越来越多的证据表明炎症性肠病(IBD)患者存在肌肉萎缩,这可能导致 IBD 患者中肌少症的患病率更高。本系统综述的目的是:A1. 估计 IBD 患者中肌少症的患病率;A2. 研究其对 IBD 患者的影响;A3. 营养干预对 IBD 患者肌肉质量和/或力量的有效性。
于 2021 年 7 月 28 日,使用三个电子数据库来确定符合条件的研究,包括针对成人(⩾ 18 岁)IBD 患者的同行评审研究(随机对照试验[RCT]、非 RCT、观察性研究)。对于 A1 和 A2,仅研究定义了低肌肉质量和/或力量的切点。对于 A2,研究评估了肌少症与 IBD 并发症之间的关联。对于 A3,研究评估了营养干预对 IBD 患者的影响。
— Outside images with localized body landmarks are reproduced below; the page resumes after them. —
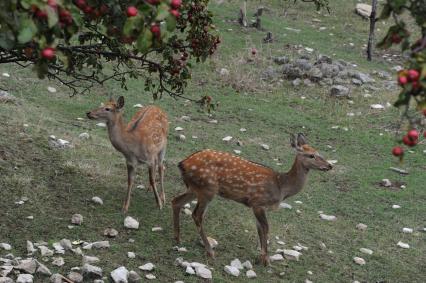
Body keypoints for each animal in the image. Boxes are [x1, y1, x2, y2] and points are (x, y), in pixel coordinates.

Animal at [172, 133, 332, 266]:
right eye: (311, 155)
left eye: (319, 152)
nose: (329, 165)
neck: (281, 187)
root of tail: (182, 163)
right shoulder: (258, 203)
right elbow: (266, 228)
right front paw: (266, 260)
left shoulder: (256, 206)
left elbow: (260, 229)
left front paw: (261, 257)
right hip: (207, 189)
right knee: (196, 215)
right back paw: (210, 251)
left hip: (195, 188)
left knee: (176, 201)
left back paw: (178, 238)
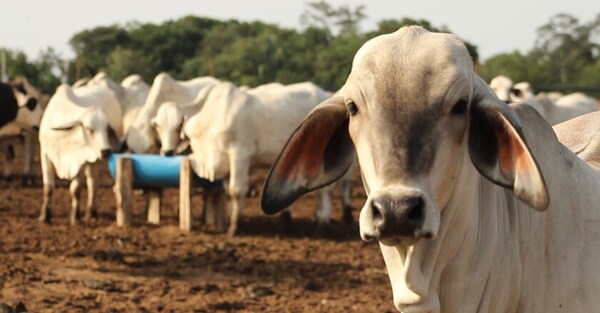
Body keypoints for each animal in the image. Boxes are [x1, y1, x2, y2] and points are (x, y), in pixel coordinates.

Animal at [38, 84, 123, 223]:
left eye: (107, 129)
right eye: (89, 129)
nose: (106, 151)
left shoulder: (80, 160)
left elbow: (76, 189)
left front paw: (75, 217)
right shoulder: (45, 154)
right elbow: (48, 187)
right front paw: (44, 216)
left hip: (92, 160)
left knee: (93, 183)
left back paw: (91, 213)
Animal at [186, 81, 356, 235]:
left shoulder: (239, 154)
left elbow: (236, 191)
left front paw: (234, 227)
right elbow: (228, 192)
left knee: (327, 191)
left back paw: (322, 224)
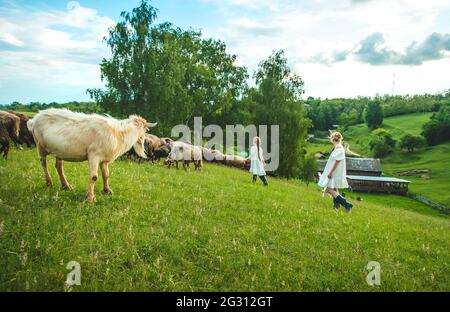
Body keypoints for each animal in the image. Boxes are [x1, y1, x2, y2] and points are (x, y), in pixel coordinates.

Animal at [27, 108, 156, 204]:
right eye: (145, 130)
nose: (145, 142)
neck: (118, 134)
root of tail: (34, 119)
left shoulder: (104, 159)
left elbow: (106, 175)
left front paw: (107, 190)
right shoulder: (94, 155)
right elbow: (94, 177)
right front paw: (90, 198)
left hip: (59, 150)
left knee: (58, 166)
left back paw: (66, 186)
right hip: (40, 145)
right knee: (43, 163)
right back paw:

共纳入 35 项研究,其中 34 项用于 A1,20 项用于 A2,3 项用于 A3。42%的成年 IBD 患者存在肌少症,34%存在前肌少症,17%存在肌少症。肌少症与六种研究中的 IBD 相关手术风险、四种研究中的药物治疗失败风险、一种研究中的住院风险显著相关。四项研究发现肌少症与 IBD 患者术后并发症风险相关,两项研究发现骨密度降低,一项研究发现非酒精性脂肪性肝病(NAFLD)发病率增加。一项研究发现 IBD 患者的肌少症与骨密度降低显著相关。两项研究发现,对 IBD 患者进行个性化营养计划(高蛋白)可显著改善肌肉质量。一项研究发现肌肉质量与饮食摄入(包括高蛋白摄入)之间存在显著正相关。
超过三分之一的成年 IBD 患者存在肌少症和前肌少症,近五分之一的患者存在肌少症。肌少症与 IBD 治疗失败、术后并发症和低骨密度的风险增加显著相关,可能与增加的非酒精性脂肪性肝病风险相关。营养治疗可能在逆转低肌肉质量方面发挥作用,但尚不清楚这是否是通过疾病活动的逆转。需要对成年 IBD 患者进行更多的肌少症/肌少症研究,建议的研究设计包括:1)采用标准化的基于人群的定义和推荐的标准方法测量骨骼肌质量;2)对按蒙特利尔分类、疾病活动、疾病持续时间和伴随药物分层的 IBD 患者进行前瞻性研究,以观察肌肉变化;3)对肌少症病因进行机制研究,特别是重点关注蛋白质处理萎缩和吸收;4)进行适当设计的 RCT 以评估肌少症 IBD 患者的营养干预。